Hereford Times: Matt Shepherd with The Bay Birch

Venetia Williams has maintained her position as one of the country’s top trainers from her base at Aramstone Stables in the beautiful countryside near Ross on Wye. Throughout her career, Venetia has won many significant races but none more so than in 2009 when Mon Mome triumphed in The Grand National. She became only the second woman in history to achieve such an accolade.Venetia and her team welcomed visitors to Aramstone last Sunday.

Ahead of National Racehorse Week, Venetia, Tom and Matt offered a glimpse into life as a racehorse trainer:

How long have you trained racehorses in Herefordshire?

TS: This will be my 10th season

Hereford Times: Hollywoodien at Thomas Symonds Racing

VW: We’ve trained in Herefordshire for 25 years

MS: My wife Nickie and I have been training in Eastnor for 27 years since September 1993

Why did you choose to base yourself here?

TS: Dason Court has been in my family for years and the plan was for me to come back and set up training alongside the arable farm. It has always been work in progress and the facilities are getting better and better each year.

VW: Aramstone was my grandmother’s family home

MS: We had just got married and were lucky enough to find a suitable property on Eastnor Estate that we could develop into a racing yard.

What makes Herefordshire a special place to train racehorses?

TS: We are lucky to have great land and grass. My father was not so happy when we put gallops through Grade 1 land! It is a beautiful county with some great people and is steeped in racing history, equine and human

VW: Accessibility, the gradients of land and sandstone soil for turning the horses out.

MS: Our part of Herefordshire is the best. We have easy access to the M50 motorway and can reach many racecourses in less than 3 hours. We are one of very few trainers that does not use an all weather gallop but we have acres of turf on the estate and when conditions are very dry there is a natural sand loop where we can work the horses

What can people expect to see on your open day?

TS: We are looking forward to inviting the public to a visit to the yard to give them an opportunity to see and enjoy the wonderful environment the horses live and train in. Guests will also get to see first-hand the love, care and attention they receive daily. I will give a tour of the yard and facilities explaining the horse’s daily routine and the planning from birth to racecourse and the thought process behind them. We buy a lot as foals and yearling so you they can be seen at all stages. As well as training I have a huge passion for breeding and will explain my views and as a member of the NH Thoroughbred Breeders Association what we are trying to achieve. A lot of the mares in training have been bought due to their pedigrees with the intention of breeding after racing.

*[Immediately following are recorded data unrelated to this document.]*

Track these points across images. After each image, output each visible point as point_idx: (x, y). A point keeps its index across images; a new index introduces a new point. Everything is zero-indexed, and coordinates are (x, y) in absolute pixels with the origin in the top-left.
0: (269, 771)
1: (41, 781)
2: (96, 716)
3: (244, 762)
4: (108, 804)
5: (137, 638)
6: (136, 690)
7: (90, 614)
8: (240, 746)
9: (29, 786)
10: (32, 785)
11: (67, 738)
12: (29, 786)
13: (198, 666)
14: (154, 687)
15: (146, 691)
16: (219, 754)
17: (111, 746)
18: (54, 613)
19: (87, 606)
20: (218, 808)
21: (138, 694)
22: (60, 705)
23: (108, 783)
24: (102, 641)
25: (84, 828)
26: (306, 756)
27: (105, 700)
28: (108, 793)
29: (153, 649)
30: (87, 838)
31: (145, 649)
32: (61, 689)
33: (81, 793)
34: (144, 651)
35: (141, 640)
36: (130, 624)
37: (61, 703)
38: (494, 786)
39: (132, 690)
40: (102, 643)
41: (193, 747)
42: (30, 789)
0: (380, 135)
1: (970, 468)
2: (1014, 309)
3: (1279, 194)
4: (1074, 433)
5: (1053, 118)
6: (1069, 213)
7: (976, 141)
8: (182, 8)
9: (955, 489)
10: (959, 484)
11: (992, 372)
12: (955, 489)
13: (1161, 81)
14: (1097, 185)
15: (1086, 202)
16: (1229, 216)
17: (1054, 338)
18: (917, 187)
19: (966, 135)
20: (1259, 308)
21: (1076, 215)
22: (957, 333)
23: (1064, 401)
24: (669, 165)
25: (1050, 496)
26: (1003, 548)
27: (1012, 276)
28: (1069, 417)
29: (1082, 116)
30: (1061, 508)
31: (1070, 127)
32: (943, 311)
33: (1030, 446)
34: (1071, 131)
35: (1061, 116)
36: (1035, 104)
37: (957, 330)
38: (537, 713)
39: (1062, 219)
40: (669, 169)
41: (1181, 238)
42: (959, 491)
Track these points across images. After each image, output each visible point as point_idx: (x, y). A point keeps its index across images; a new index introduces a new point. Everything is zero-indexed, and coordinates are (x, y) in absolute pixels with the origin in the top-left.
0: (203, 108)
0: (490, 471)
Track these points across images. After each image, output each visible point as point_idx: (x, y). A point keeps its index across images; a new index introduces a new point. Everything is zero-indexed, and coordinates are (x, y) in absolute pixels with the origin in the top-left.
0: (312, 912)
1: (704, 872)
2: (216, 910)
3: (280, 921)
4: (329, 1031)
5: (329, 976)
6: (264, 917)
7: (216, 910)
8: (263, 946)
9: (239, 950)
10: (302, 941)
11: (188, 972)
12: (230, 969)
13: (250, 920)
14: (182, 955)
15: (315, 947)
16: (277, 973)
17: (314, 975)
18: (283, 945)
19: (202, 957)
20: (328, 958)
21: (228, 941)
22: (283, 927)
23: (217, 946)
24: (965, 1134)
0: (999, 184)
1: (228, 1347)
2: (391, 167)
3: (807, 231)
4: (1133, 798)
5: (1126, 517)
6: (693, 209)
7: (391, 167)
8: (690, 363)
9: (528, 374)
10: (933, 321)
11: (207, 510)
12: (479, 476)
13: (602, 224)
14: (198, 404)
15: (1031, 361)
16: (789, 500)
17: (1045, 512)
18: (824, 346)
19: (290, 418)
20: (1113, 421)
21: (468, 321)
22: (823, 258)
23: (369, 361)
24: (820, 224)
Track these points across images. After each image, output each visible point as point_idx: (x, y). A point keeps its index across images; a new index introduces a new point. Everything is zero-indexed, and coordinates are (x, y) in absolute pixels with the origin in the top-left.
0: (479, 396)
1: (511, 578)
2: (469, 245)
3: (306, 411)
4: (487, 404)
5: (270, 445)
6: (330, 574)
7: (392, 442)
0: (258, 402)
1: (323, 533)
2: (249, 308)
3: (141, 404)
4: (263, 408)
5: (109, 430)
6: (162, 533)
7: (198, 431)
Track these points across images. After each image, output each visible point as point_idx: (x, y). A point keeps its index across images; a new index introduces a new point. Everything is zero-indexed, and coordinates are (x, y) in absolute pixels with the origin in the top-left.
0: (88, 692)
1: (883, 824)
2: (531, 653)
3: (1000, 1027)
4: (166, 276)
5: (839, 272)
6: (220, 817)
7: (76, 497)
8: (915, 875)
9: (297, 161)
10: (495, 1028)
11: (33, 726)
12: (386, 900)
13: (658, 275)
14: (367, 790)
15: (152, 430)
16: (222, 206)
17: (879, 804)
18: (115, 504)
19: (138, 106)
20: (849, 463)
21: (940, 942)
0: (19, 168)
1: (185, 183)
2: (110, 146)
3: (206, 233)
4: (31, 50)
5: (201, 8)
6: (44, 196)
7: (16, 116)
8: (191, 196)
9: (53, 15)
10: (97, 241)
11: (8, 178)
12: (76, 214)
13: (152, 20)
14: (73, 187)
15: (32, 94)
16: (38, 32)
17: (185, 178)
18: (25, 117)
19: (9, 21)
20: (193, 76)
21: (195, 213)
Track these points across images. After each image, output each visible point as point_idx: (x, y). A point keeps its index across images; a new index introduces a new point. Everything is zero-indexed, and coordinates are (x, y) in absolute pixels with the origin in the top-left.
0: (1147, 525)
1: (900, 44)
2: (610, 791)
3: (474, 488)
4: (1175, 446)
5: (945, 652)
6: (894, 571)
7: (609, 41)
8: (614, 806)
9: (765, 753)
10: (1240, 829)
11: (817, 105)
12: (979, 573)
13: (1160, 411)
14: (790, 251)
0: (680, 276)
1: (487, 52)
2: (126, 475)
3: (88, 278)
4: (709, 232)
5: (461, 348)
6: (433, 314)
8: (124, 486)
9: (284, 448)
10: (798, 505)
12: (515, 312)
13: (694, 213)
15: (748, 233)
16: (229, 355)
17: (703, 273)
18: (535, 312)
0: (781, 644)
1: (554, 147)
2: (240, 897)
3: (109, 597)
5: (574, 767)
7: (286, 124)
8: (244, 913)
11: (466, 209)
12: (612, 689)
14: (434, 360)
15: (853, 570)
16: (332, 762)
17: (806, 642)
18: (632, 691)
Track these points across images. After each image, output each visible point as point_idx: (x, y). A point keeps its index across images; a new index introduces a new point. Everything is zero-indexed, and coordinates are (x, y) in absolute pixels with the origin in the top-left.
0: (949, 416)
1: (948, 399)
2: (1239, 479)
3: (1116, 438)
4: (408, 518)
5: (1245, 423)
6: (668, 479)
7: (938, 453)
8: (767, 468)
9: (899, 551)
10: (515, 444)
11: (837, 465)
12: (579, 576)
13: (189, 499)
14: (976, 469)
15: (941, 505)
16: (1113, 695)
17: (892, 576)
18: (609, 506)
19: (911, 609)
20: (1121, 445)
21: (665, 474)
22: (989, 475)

Hereford Times: NatMultiple Group Two winner Sing for Someone, known at home at Thomas Symonds Racing as Bing

VW: Many of our well-known horses. All our training facilities including the equine swimming pool, our schooling grounds and the fantastic gallops.

MS: At 12.30pm we’ll have a parade of horse at 1pm and a chat with visitors. At 2.30pm there is an Injured Jockeys Fund charity cricket match at Eastnor Cricket Club which is 100yds away and always proves to be good entertainment.

What do you enjoy about going racing in Herefordshire?

TS: Not having to spend all day in a car!

VW: The great enthusiasm and support of the community

MS: Any day at the races is a day well spent. When a horse runs well at a local track the real racing followers always give you a good clap.

Outside racing, what do you enjoy doing?

TS: Music, running and good food.

VW: Skiing – snow and water.

MS: A horseracing nut like myself sadly has little time for much else although I am currently writing my memoirs!